_Exercise A_.
Please list every programming language named in the article on time series forecasting with SQL.
_Exercise B_.
Reproduce the article on time series forecasting with SQL from "Time series are" up to and including "time on it.".

_Source extract_.
Time Series Forecasting With SQL — It’s Easier Than You Think

Time Series Forecasting With SQL — It’s Easier Than You Think

Yes, SQL can do that now.

Time series forecasting is a task I usually do with Python. You might be accustomed to other languages, such as R or Julia, but I bet never crossed your mind for this type of task. If that’s the case — keep reading — you’ll be surprised by how much can be accomplished with SQL only.

Time series are different than your average machine learning task. You can’t train the model once, and use it for months in production. Time series models must be trained with the entirety of history data, and new data points might come every hour, day, week, or month — varying from project to project.

That’s why doing the training process in-database can be beneficial, if hardware resources are limited. Python will almost always consume more resources than the database.

We’ll use Oracle Cloud once again. It’s free, so please register and create an instance of the OLTP database (Version 19c, has 0.2TB of storage). Once done, download the cloud wallet and establish a connection through SQL Developer— or any other tool.

This will take you 10 minutes at least but is a fairly straightforward thing to do, so I won’t waste time on it.

Chart analysis data:
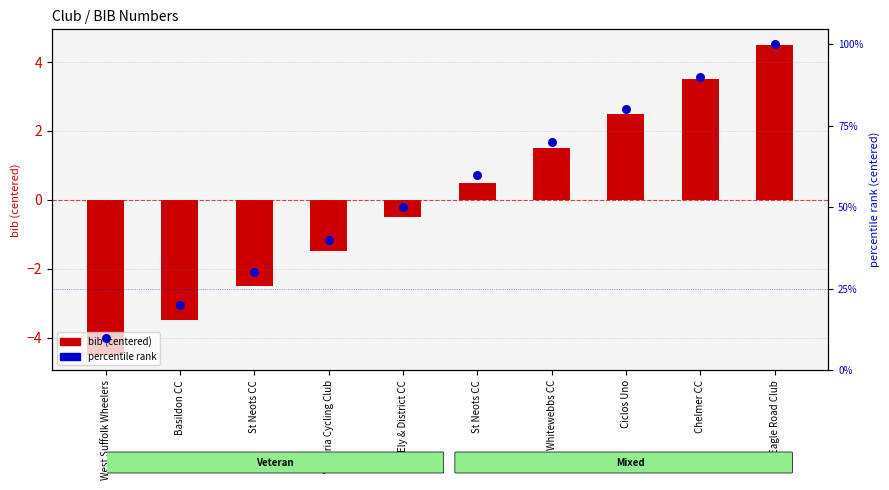

What are all the series names shown in the legend?

bib (centered), percentile rank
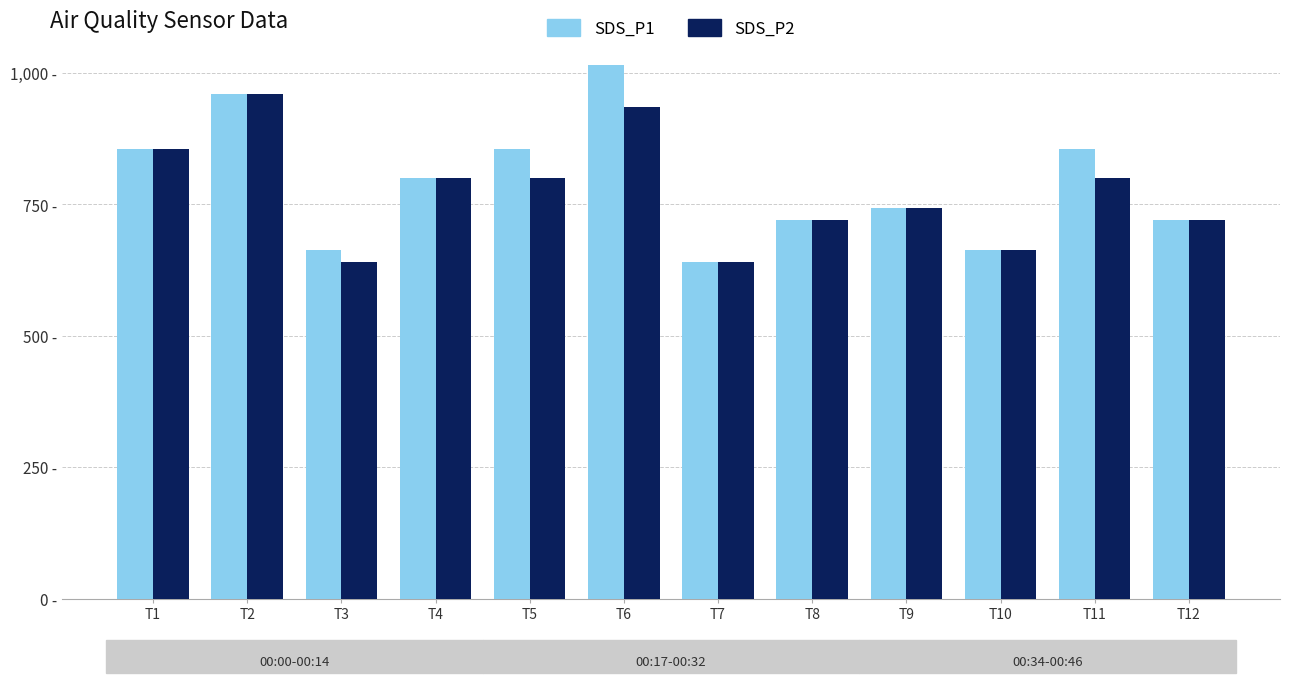

The value of SDS_P2 at T5 is 1433. True or false?

False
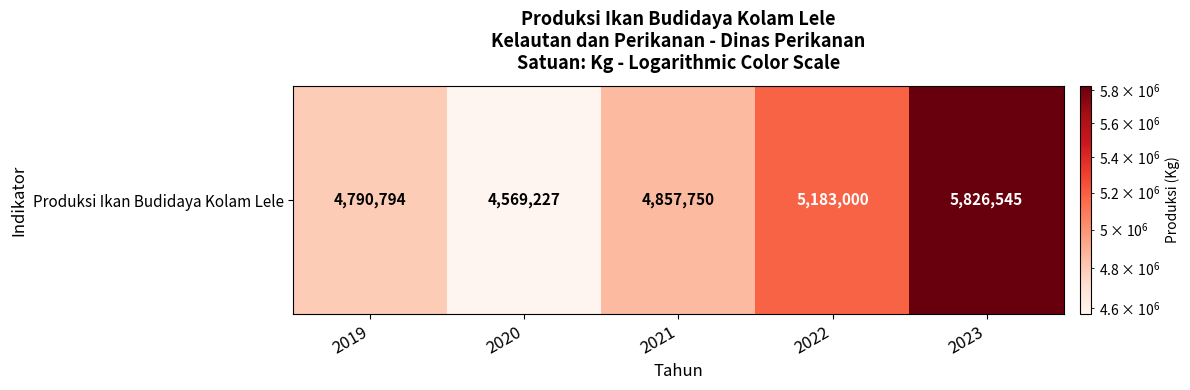

True or false: the data shows 2075349 at 2023.

False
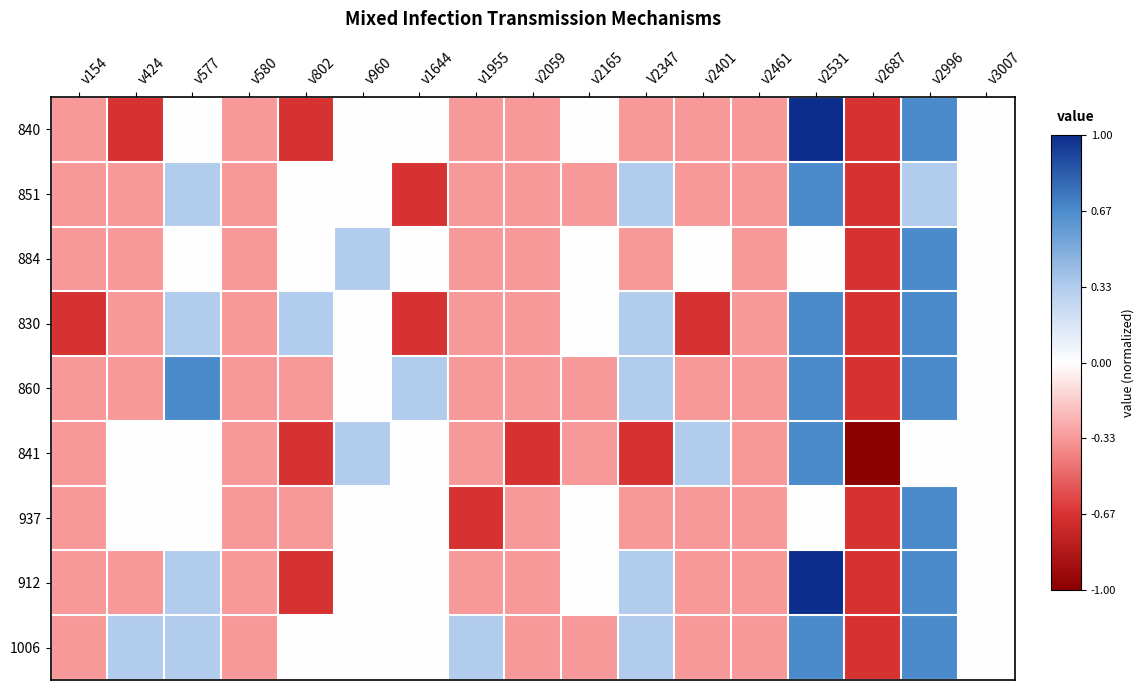

Reading left to right, list all the values displayed in this chart.

840: v154=-0.3	v424=-0.7	v577=0.0	v580=-0.3	v802=-0.7	v960=0.0	v1644=0.0	v1955=-0.3	v2059=-0.3	v2165=0.0	V2347=-0.3	v2401=-0.3	v2461=-0.3	v2531=1.0	v2687=-0.7	v2996=0.7	v3007=0.0
851: v154=-0.3	v424=-0.3	v577=0.3	v580=-0.3	v802=0.0	v960=0.0	v1644=-0.7	v1955=-0.3	v2059=-0.3	v2165=-0.3	V2347=0.3	v2401=-0.3	v2461=-0.3	v2531=0.7	v2687=-0.7	v2996=0.3	v3007=0.0
884: v154=-0.3	v424=-0.3	v577=0.0	v580=-0.3	v802=0.0	v960=0.3	v1644=0.0	v1955=-0.3	v2059=-0.3	v2165=0.0	V2347=-0.3	v2401=0.0	v2461=-0.3	v2531=0.0	v2687=-0.7	v2996=0.7	v3007=0.0
830: v154=-0.7	v424=-0.3	v577=0.3	v580=-0.3	v802=0.3	v960=0.0	v1644=-0.7	v1955=-0.3	v2059=-0.3	v2165=0.0	V2347=0.3	v2401=-0.7	v2461=-0.3	v2531=0.7	v2687=-0.7	v2996=0.7	v3007=0.0
860: v154=-0.3	v424=-0.3	v577=0.7	v580=-0.3	v802=-0.3	v960=0.0	v1644=0.3	v1955=-0.3	v2059=-0.3	v2165=-0.3	V2347=0.3	v2401=-0.3	v2461=-0.3	v2531=0.7	v2687=-0.7	v2996=0.7	v3007=0.0
841: v154=-0.3	v424=0.0	v577=0.0	v580=-0.3	v802=-0.7	v960=0.3	v1644=0.0	v1955=-0.3	v2059=-0.7	v2165=-0.3	V2347=-0.7	v2401=0.3	v2461=-0.3	v2531=0.7	v2687=-1.0	v2996=0.0	v3007=0.0
937: v154=-0.3	v424=0.0	v577=0.0	v580=-0.3	v802=-0.3	v960=0.0	v1644=0.0	v1955=-0.7	v2059=-0.3	v2165=0.0	V2347=-0.3	v2401=-0.3	v2461=-0.3	v2531=0.0	v2687=-0.7	v2996=0.7	v3007=0.0
912: v154=-0.3	v424=-0.3	v577=0.3	v580=-0.3	v802=-0.7	v960=0.0	v1644=0.0	v1955=-0.3	v2059=-0.3	v2165=0.0	V2347=0.3	v2401=-0.3	v2461=-0.3	v2531=1.0	v2687=-0.7	v2996=0.7	v3007=0.0
1006: v154=-0.3	v424=0.3	v577=0.3	v580=-0.3	v802=0.0	v960=0.0	v1644=0.0	v1955=0.3	v2059=-0.3	v2165=-0.3	V2347=0.3	v2401=-0.3	v2461=-0.3	v2531=0.7	v2687=-0.7	v2996=0.7	v3007=0.0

_Response area A_.
Python, R, Julia, SQL

_Response area B_.
Time series are different than your average machine learning task. You can’t train the model once, and use it for months in production. Time series models must be trained with the entirety of history data, and new data points might come every hour, day, week, or month — varying from project to project.

That’s why doing the training process in-database can be beneficial, if hardware resources are limited. Python will almost always consume more resources than the database.

We’ll use Oracle Cloud once again. It’s free, so please register and create an instance of the OLTP database (Version 19c, has 0.2TB of storage). Once done, download the cloud wallet and establish a connection through SQL Developer— or any other tool.

This will take you 10 minutes at least but is a fairly straightforward thing to do, so I won’t waste time on it.